Я задрала голову и увидела стоящего в дверях Натаниэля Кристана. Неуверенно кивнула и медленно поднялась.
— Его поймали? — просила я с трудом узнавая собственный голос.
— Нет, — покачал головой граф. — Соль помогла?
Я опустила взгляд на раскиданную на полу соль.
— Да. И греческий алфавит.
Сын маркиза своим коронным движением заломил бровь, но уточнять не стал.
— Он укусил тебя? Дай осмотрю шею, — проговорил он, потянувшись к вороту моей рубахи.
Я отпрянула.
— Нет, всё нормально, — заверила я, но Натаниэля Кристана это нисколько не успокоило, а наоборот: он насторожился.
— Я взгляну, — тоном, не терпящим возражений, проговорил он, приближаясь.
— Вот! — Я, подняв отросшие волосы вверх, покрутила головой.

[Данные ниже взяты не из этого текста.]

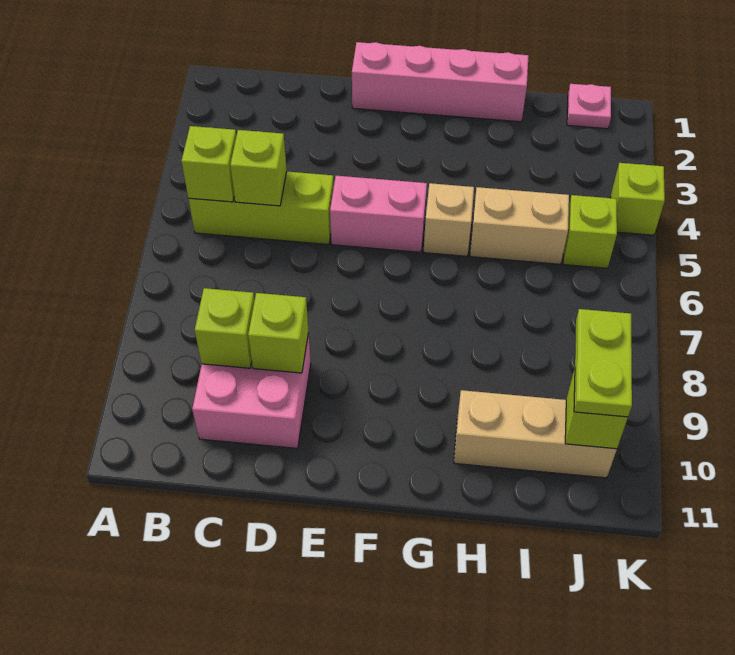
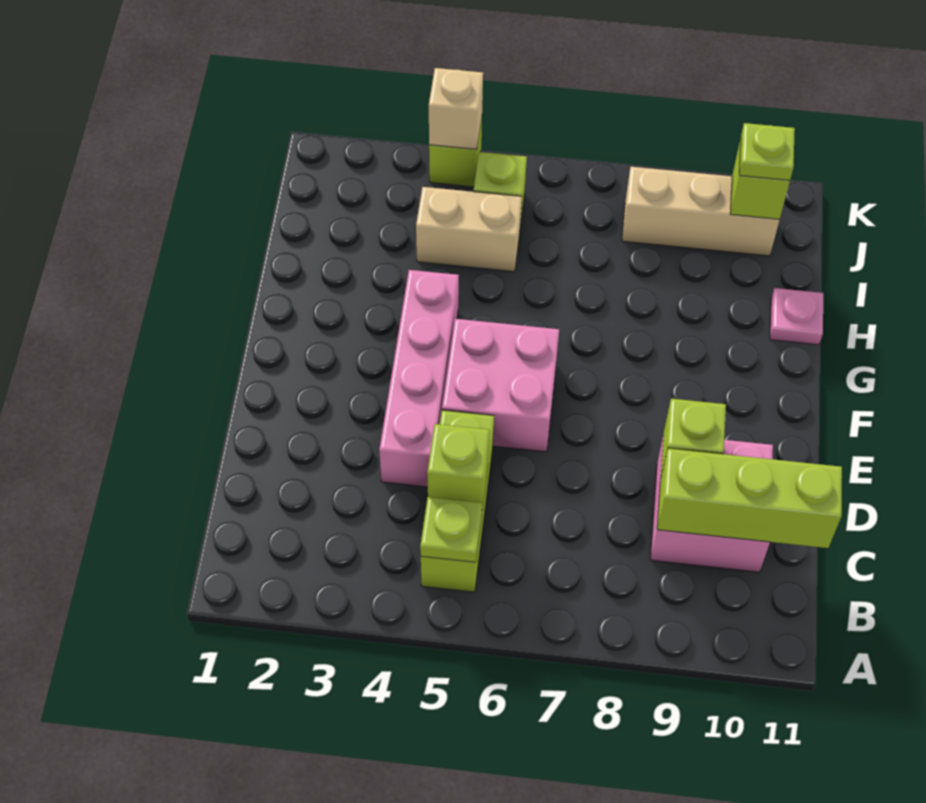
lime 1x1 brick [181,126,236,202] -> lime 1x1 plate [420,497,482,562]
lime 1x1 brick [195,288,255,368] -> lime 1x3 brick [657,448,842,548]
pink 1x4 brick [352,42,529,122] -> pink 1x4 brick moved to [379,270,459,487]
pink 1x2 brick [330,176,427,252] -> pink 2x2 brick [442,319,559,452]
tan 1x1 brick [424,183,474,256] -> tan 1x1 brick moved to [429,68,483,149]
tan 1x2 brick [470,187,569,264] -> tan 1x2 brick turned to [416,187,522,272]
tan 1x3 brick [454,390,617,478] -> tan 1x3 brick turned to [622,167,779,256]
pink 1x1 plate [567,84,611,129] -> pink 1x1 plate moved to [770,288,823,345]
lime 1x2 plate [574,309,632,417] -> lime 1x1 plate [739,123,795,180]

Но его сиятельство это не удовлетворило.
— Расстегни рубашку, — потребовал он.
Меня прошиб холодный пот. В который раз за сегодня.
— Отойдите или я закричу!
Глаза графа на миг округлились, и он даже замешкался, но потом резким движением разорвал ворот моей рубахи. Замер, уставившись на перебинтовые выпуклости, которых у парня быть не должно. Я вспыхнула как варёный рак, размахнулась и дала наследному сыну маркиза Виены, графу Натаниэлю Кристану Виенскому пощёчину. А потом придерживая рукой разорванную материю на груди убежала прочь. Вернее, в отведённую мне замковую комнату.